*EXTRACT PROVIDED*
= = = = = = =
Edward Cetnarowski (3 October 1877 – 3 September 1933) was a Polish sports official, gynaecologist and one of the most famous personalities of the sports club Cracovia.

==Biography==
Cetnarowski was born on 3 October 1877 in Rzeszów. Even though he was regarded as one of the top Polish gynecologists (he was an assistant to the famous doctor Henryk Jordan), he is most renowned as director of Cracovia, which in the 1920s and 1930s was one of the strongest sports clubs in Poland. During this time, Cracovia, in spite of financial crises shaking Poland, became a team known all over Europe. It was he who organized Cracovia's tournee to Spain in the mid-1920s. He cared for all sections, including soccer.

Cetnarowski was co-founder of the Polish Football Association (PZPN), and in the years 1919-1928 was its official director, and after that the honorary director. However, when in 1927 most Polish soccer teams, against the will of the PZPN, decided to organize the Soccer League, he realized that he had lost and quit. Soon afterwards the seat of PZPN was moved from Kraków to Warsaw which indicated that Cetnarowski lost almost all influence. He had always been keen on preserving the amateur character of Polish football, and this attitude became old fashioned as time went by.
= = = = = = =
*INFORMATION GIVEN*
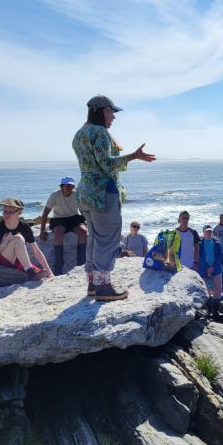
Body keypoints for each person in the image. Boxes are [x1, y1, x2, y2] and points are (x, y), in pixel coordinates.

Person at [72, 95, 155, 301]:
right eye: (111, 112)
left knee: (95, 238)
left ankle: (92, 283)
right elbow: (106, 164)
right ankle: (103, 287)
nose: (114, 117)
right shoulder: (100, 132)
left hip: (85, 193)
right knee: (107, 240)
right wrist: (133, 156)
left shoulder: (79, 133)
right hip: (102, 192)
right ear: (101, 111)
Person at [0, 198, 53, 281]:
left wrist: (50, 272)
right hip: (0, 264)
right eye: (5, 211)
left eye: (10, 211)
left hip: (17, 262)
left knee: (45, 274)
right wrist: (3, 244)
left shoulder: (24, 227)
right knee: (18, 238)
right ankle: (30, 273)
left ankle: (29, 272)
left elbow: (36, 251)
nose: (6, 214)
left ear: (20, 212)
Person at [39, 176, 87, 275]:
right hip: (59, 219)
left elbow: (83, 210)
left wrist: (87, 223)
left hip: (73, 217)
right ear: (62, 186)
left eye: (71, 186)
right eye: (67, 185)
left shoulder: (77, 194)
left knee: (83, 231)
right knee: (59, 233)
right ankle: (59, 264)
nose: (69, 187)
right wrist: (42, 230)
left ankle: (81, 262)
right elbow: (45, 213)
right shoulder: (55, 195)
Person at [199, 225, 223, 321]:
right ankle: (209, 311)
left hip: (216, 270)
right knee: (207, 291)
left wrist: (213, 267)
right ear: (203, 232)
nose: (209, 233)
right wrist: (207, 268)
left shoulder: (217, 242)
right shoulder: (200, 243)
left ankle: (216, 311)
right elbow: (199, 257)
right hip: (204, 271)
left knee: (218, 290)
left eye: (210, 231)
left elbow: (220, 257)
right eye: (207, 231)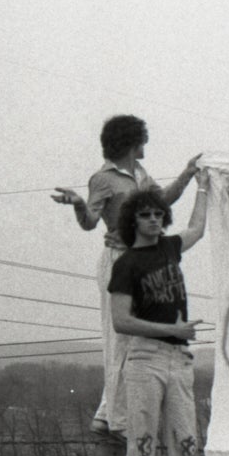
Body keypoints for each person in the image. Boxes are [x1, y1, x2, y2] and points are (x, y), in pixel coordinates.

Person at [108, 177, 229, 456]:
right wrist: (171, 329)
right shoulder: (126, 265)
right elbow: (121, 321)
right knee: (143, 446)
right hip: (146, 358)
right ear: (133, 220)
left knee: (186, 445)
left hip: (179, 360)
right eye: (145, 215)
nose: (152, 219)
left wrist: (201, 187)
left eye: (157, 214)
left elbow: (196, 229)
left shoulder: (169, 248)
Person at [51, 115, 200, 435]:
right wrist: (78, 203)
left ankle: (109, 414)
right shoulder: (103, 179)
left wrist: (187, 174)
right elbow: (90, 221)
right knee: (117, 339)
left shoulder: (141, 174)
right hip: (117, 259)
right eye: (142, 140)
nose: (145, 145)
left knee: (136, 339)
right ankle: (114, 418)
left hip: (141, 258)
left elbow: (162, 201)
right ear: (132, 143)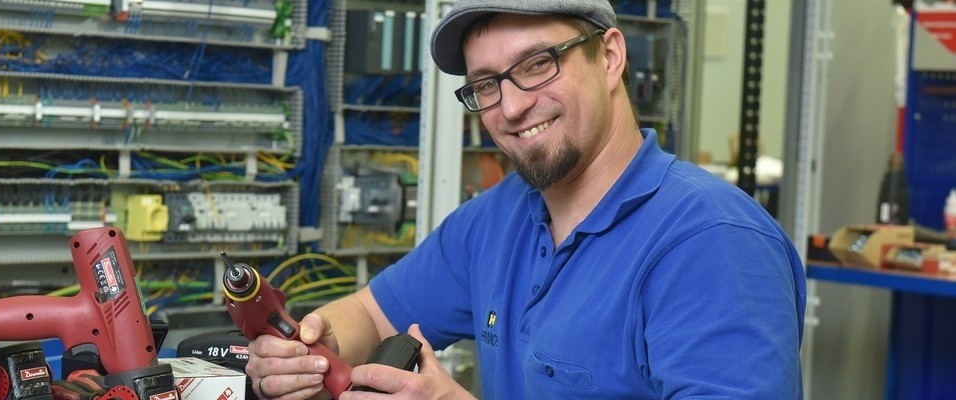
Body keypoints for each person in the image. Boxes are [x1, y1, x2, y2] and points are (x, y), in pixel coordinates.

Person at [245, 0, 807, 398]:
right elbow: (371, 311)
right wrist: (310, 347)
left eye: (538, 64)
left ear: (610, 57)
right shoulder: (498, 219)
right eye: (486, 84)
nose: (510, 109)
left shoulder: (711, 243)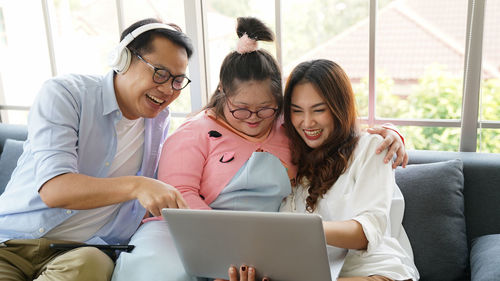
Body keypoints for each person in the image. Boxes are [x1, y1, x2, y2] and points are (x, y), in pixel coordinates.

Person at [112, 18, 407, 281]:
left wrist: (390, 132)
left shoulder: (294, 133)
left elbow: (366, 219)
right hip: (203, 236)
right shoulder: (196, 133)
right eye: (241, 110)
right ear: (223, 95)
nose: (254, 119)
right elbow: (180, 197)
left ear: (277, 105)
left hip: (300, 253)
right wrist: (239, 248)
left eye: (265, 110)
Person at [0, 18, 192, 281]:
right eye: (160, 73)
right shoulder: (65, 94)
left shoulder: (159, 120)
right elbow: (55, 189)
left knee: (89, 264)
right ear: (123, 59)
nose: (169, 89)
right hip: (11, 243)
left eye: (178, 80)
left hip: (82, 254)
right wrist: (138, 186)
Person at [281, 59, 419, 280]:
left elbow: (366, 232)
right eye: (297, 111)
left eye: (319, 110)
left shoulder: (371, 148)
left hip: (372, 271)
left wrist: (300, 230)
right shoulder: (286, 158)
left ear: (339, 107)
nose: (307, 123)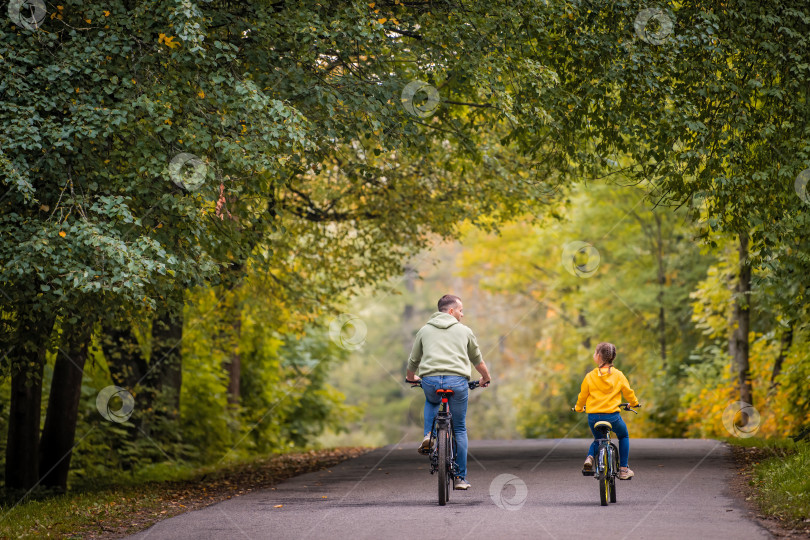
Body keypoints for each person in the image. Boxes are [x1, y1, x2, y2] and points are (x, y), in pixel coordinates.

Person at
= = = = = = =
*WORK TO BE COMPLETED*
Answer from the Cetnarowski biography:
1. In what town was Cetnarowski born?
2. Which doctor did he assist?
3. To what city was the seat of the PZPN moved from Kraków?

*OUTPUT FOR THIS EXERCISE*
1. Rzeszów
2. Henryk Jordan
3. Warsaw